3. Shiplap Wall Paneling
A fast way to create the shiplap look is to use shiplap wall paneling. Shiplap paneling comes in sheets that you glue or nail to your wall.
These panels aren’t too expensive and it makes quick work of your project. Plus, with shiplap paneling, you only have to deal with a few seams since it comes in big sheets, much like bead board paneling.
4. Permanent Marker Shiplap
If you are an a super tight budget, you can even draw the shiplap board lines with a permanent marker to give the look of shiplap.
I don’t think permanent marker shiplap would look very appealing as a backsplash, but in a small room, it could trick the eye into thinking there were actual shiplap boards hung.

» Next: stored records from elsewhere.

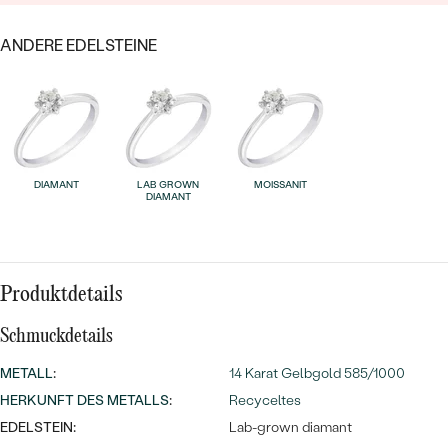
MIT SALT AND PEPPER DIAMANTEN
LUXURIÖSE
PREISWERTE
EDELSTEINSCHMUCK
Meistverkaufte
ANDERE EDELSTEINE
MIT EDELSTEIN
LUXURIÖSE
SCHMUCK MIT LAB GROWN
Eheringe
DIAMANTEN
NACH MATERIAL
GOLD
PERLENSCHMUCK
DIAMANT
LAB GROWN
MOISSANIT
ANSCHAUEN
DIAMANT
PLATIN
NACH STYL
SILBER
PERSONALISIERT
Produktdetails
SYMBOLISCH
Schmuckdetails
MINIMALISTISCH
METALL
:
14 Karat Gelbgold 585/1000
HERKUNFT DES METALLS
:
Recyceltes
NACH ANLASS
EDELSTEIN:
Lab-grown diamant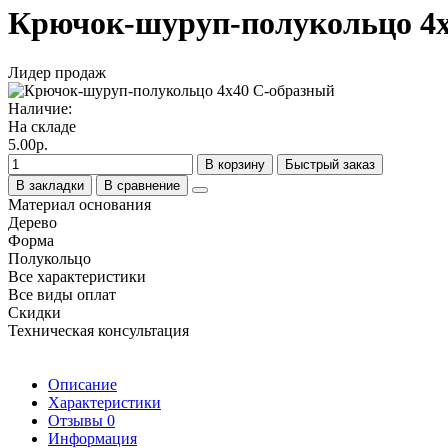
Крючок-шуруп-полукольцо 4х
Лидер продаж
Наличие:
На складе
5.00р.
В корзину
Быстрый заказ
В закладки
В сравнение
Материал основания
Дерево
Форма
Полукольцо
Все характеристики
Все виды оплат
Скидки
Техническая консультация
Описание
Характеристики
Отзывы
0
Информация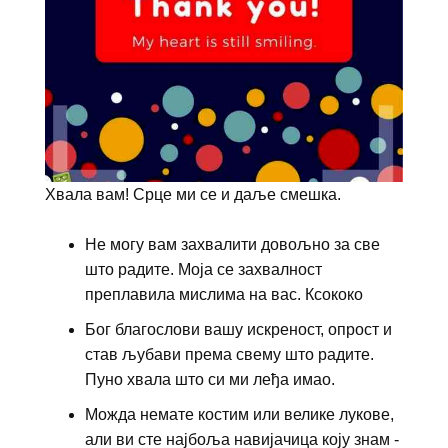
Хвала вам! Срце ми се и даље смешка.
Не могу вам захвалити довољно за све
што радите. Моја се захвалност
преплавила мислима на вас. Ксококо
Бог благослови вашу искреност, опрост и
став љубави према свему што радите.
Пуно хвала што си ми леђа имао.
Можда немате костим или велике лукове,
али ви сте најбоља навијачица коју знам -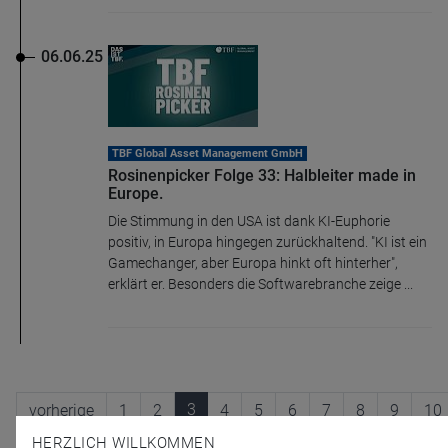
06.06.25
TBF Global Asset Management GmbH
Rosinenpicker Folge 33: Halbleiter made in
Europe.
Die Stimmung in den USA ist dank KI-Euphorie
positiv, in Europa hingegen zurückhaltend. "KI ist ein
Gamechanger, aber Europa hinkt oft hinterher",
erklärt er. Besonders die Softwarebranche zeige ...
3
vorherige
1
2
4
5
6
7
8
9
10
HERZLICH WILLKOMMEN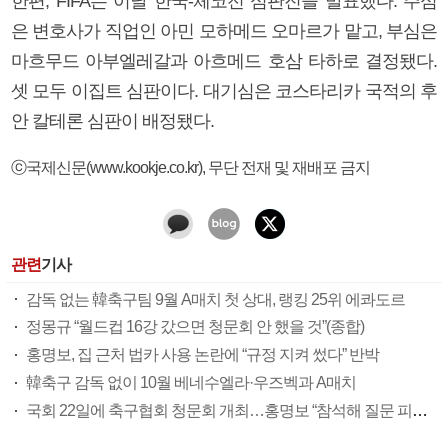
한편, FIFA는 이날 한국-체코전 심판진을 발표했다. 주심
은 변호사가 직업인 아민 모하메드 오마르가 맡고, 부심은
마흐무드 아부엘레갈과 아흐메드 호삼 타하로 결정됐다.
셋 모두 이집트 심판이다. 대기심은 코스타리카 국적의 후
안 칼테론 심판이 배정됐다.
ⓒ국제신문(www.kookje.co.kr), 무단 전재 및 재배포 금지
관련
기사
감독 없는 韓축구팀 9월 A매치 첫 상대, 랭킹 25위 에콰도르
정몽규 “월드컵 16강 갔으면 청문회 안 했을 것”(종합)
홍명보, 집 근처 법카 사용 논란에 “규정 지켜 썼다” 반박
韓축구 감독 없이 10월 베네수엘라·우즈벡과 A매치
국회 22일에 축구협회 청문회 개최…홍명보 “참석해 질문 피하지 않겠다”(종합)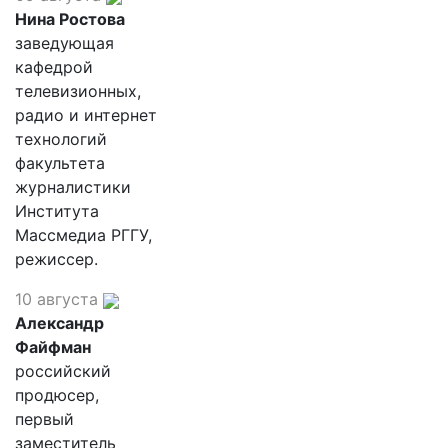
Нина Ростова
заведующая
кафедрой
телевизионных,
радио и интернет
технологий
факультета
журналистики
Института
Массмедиа РГГУ,
режиссер.
10 августа
Александр
Файфман
российский
продюсер,
первый
заместитель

Before and After Shiplap Kitchen Backsplash
It took three years of living here to get this space completed and I love how it turned out. The English cottage vibe is going strong and it is such a beautiful space to be in. The shiplap kitchen backsplash made the biggest impact by far.
There are still some finishing touches that need to happen, like finding a cabinet to fill the open void where the old desk used to be, but we are enjoying it none-the-less.
To achieve the cottage look, we went with an eased-edge, tongue and groove shiplap from Lowe’s. This particular kind was made of pine and we took several steps to ensure it was smooth.
- Sanded the boards- we sanded each board with an orbital sander to knock off any rough spots
- Primer- we painted two coats of primer, and sanded in between coats. This was an extra step, but we wanted to make sure the boards were smooth.
- Paint- Each board has 3 coats of the paint color. I went with an eggshell finish so they could be easily wiped down.
Tips and Tricks for Shiplap Kitchen Backsplash
- Buy straight boards with few, to no, knots on them
- Hang the boards slightly above the counter and fill the gap with caulking to prevent moisture from sitting against the underside of the shiplap boards
- Wipe them down quickly if water splashes up on them and be sure to use the appropriate paint to ensure they won’t take on moisture
Frequently Asked Questions
Yes! There are several methods for hanging shiplap as a kitchen backsplash. From tongue and groove shiplap to shiplap peel and stick wallpaper, the lines of shiplap look beautiful as a backsplash.
It is important to seal your shiplap well before using your kitchen. If water splashes on it, simply wipe it down to prevent it from expanding from the moisture.
Depending upon the shiplap you are using, you can glue the shiplap directly over the tile. One thing to remember if you do this is that outlets will have to be moved forward so they don’t hang behind the shiplap.